PROBLEM LINK:
Author: Devendra Agarwal
Tester: Surya Kiran
Editorialist: Amit Pandey
DIFFICULTY:
Cakewalk
PREREQUISITES:
None
PROBLEM:
There are 100 houses in a lane, numbered from 1 to 100. N cops are positioned in some houses. A cop’s running speed is h houses per second and he can run for at max t secs. Find number of houses where a thief can hide such that he won’t be caught by any of the cops.
QUICK EXPLANATION:
For each house and each cop, we can check whether the cop can reach the house or not by checking whether distance between them is less than or equal to maximum distance a cop can travel (h * t). If some cop can reach a house, then the house is unsafe otherwise it is safe.
The editorial explains three methods of finding number of safe houses having time complexities of \mathcal{O}(H N), \mathcal{O}(H \, log N) and \mathcal{O}(H + N) respectively, where H denotes number of houses (is fixed to 100 in our problem) and N denotes the number of cops.
Explanation
For a particular house, we want to find out whether this house can be checked by some cop or not. We know that a cop can cover a maximum of h * t inter-house distances in t secs. So, if the distance between the thief’s hiding house and cop’s house is less than or equal to h * t, then the cop can catch the thief. We just need to check whether the current house can be reached by any of the cops or not. If yes, then it is not safe otherwise it is safe.
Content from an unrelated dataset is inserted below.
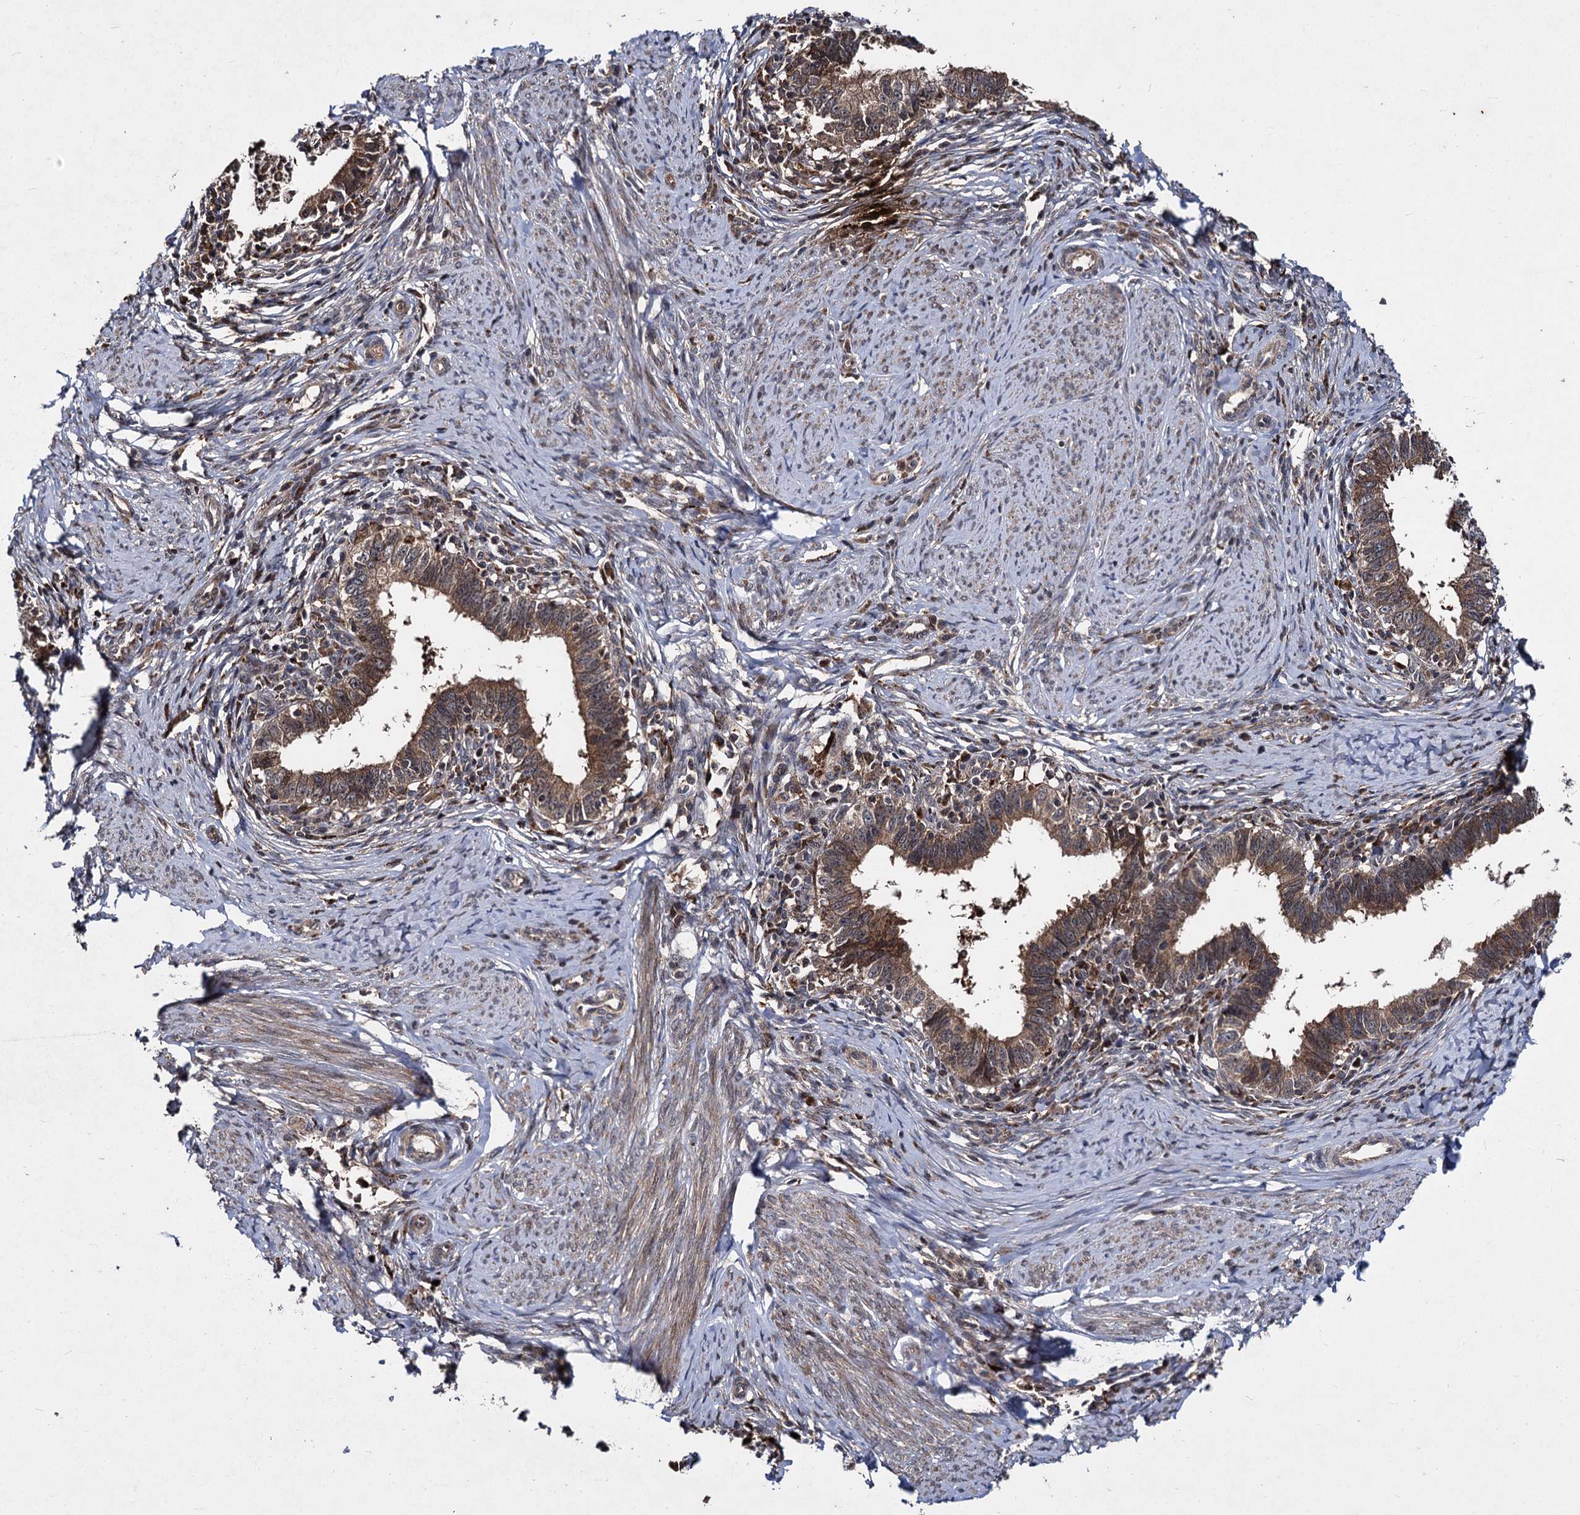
{"staining": {"intensity": "moderate", "quantity": ">75%", "location": "cytoplasmic/membranous"}, "tissue": "cervical cancer", "cell_type": "Tumor cells", "image_type": "cancer", "snomed": [{"axis": "morphology", "description": "Adenocarcinoma, NOS"}, {"axis": "topography", "description": "Cervix"}], "caption": "Immunohistochemical staining of cervical adenocarcinoma exhibits medium levels of moderate cytoplasmic/membranous protein positivity in approximately >75% of tumor cells.", "gene": "BCL2L2", "patient": {"sex": "female", "age": 36}}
So, we can describe the solution succinctly as follows.
ans = 0 for each house from 1 to 100: safe = true for each cop houses from 1 to N: if (the cop can reach the house) safe = false if (safe) ans += 1
Clearly the above implementation of the problem will take \mathcal{O}(100 * N) time.
Faster Solution
Let us say thief is currently at house p and we want to check whether he will be safe in this house or not. If we can find the nearest cops in both directions of the lane from current house, then we just need to check whether these nearest cops in either direction can reach the house p in time or not.
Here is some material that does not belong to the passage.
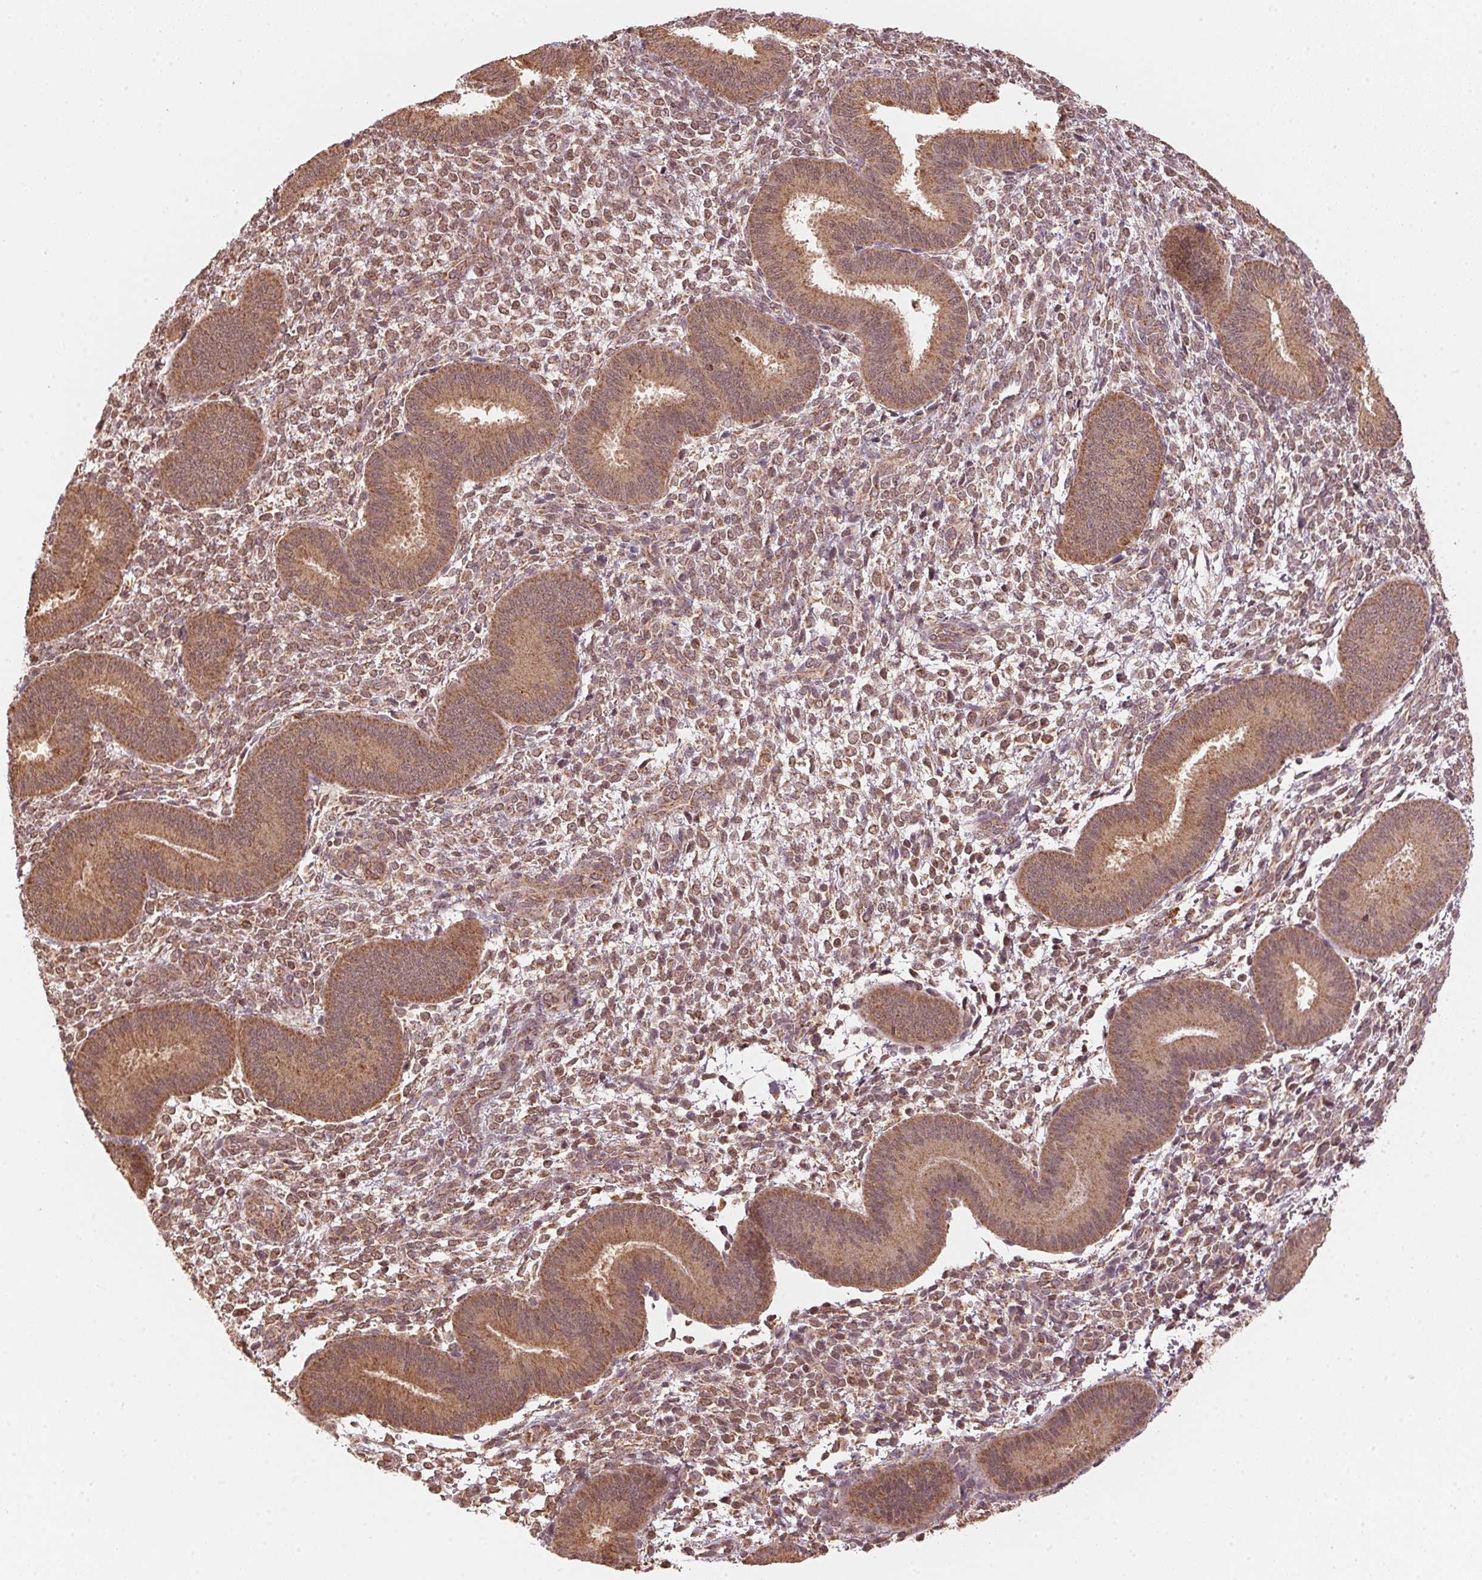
{"staining": {"intensity": "moderate", "quantity": "25%-75%", "location": "cytoplasmic/membranous"}, "tissue": "endometrium", "cell_type": "Cells in endometrial stroma", "image_type": "normal", "snomed": [{"axis": "morphology", "description": "Normal tissue, NOS"}, {"axis": "topography", "description": "Endometrium"}], "caption": "An image of human endometrium stained for a protein demonstrates moderate cytoplasmic/membranous brown staining in cells in endometrial stroma. (brown staining indicates protein expression, while blue staining denotes nuclei).", "gene": "ARHGAP6", "patient": {"sex": "female", "age": 39}}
We will describe a method for finding nearest cop in forward direction faster than \mathcal{O}(N) time. Backward direction can be handled similarly.
Let us can create a sorted array of houses of cops. We want to find the first element in the array having value \geq p. This can be done by using binary search over the array. Time complexity of this will be \mathcal{O}(N) per search operation in array.
You can also find the same thing using \mathtt{lower}_\mathtt{bound} in set in C++. set maintain a balanced binary search tree underneath it, which takes \mathcal{O}(log N) time for each \mathtt{lower}_\mathtt{bound} query.
So, this solution runs in \mathcal{O}(100 * log N) time. Can we make it faster?
Even Faster Solution
We have to find nextCopHouse/prevCopHouse information for each house faster. Let us see how can find nextCopHouse information faster. Let us make a boolean array isCop of size 100 where isCop[i] denotes that there is a cop in i-th house or not.
Now, we go from house number 100 to 1 and update the nextCopHouse information by maintaining the position of latest house having cop in it.
latestHouseHavingCop = -1; for house p from 100 to 1: if (there is a cop in the house): latestHouseHavingCop = p; nextCopHouse[p] = latestHouseHavingCop;
Time complexity of this solution is \mathcal{O}(N + 100).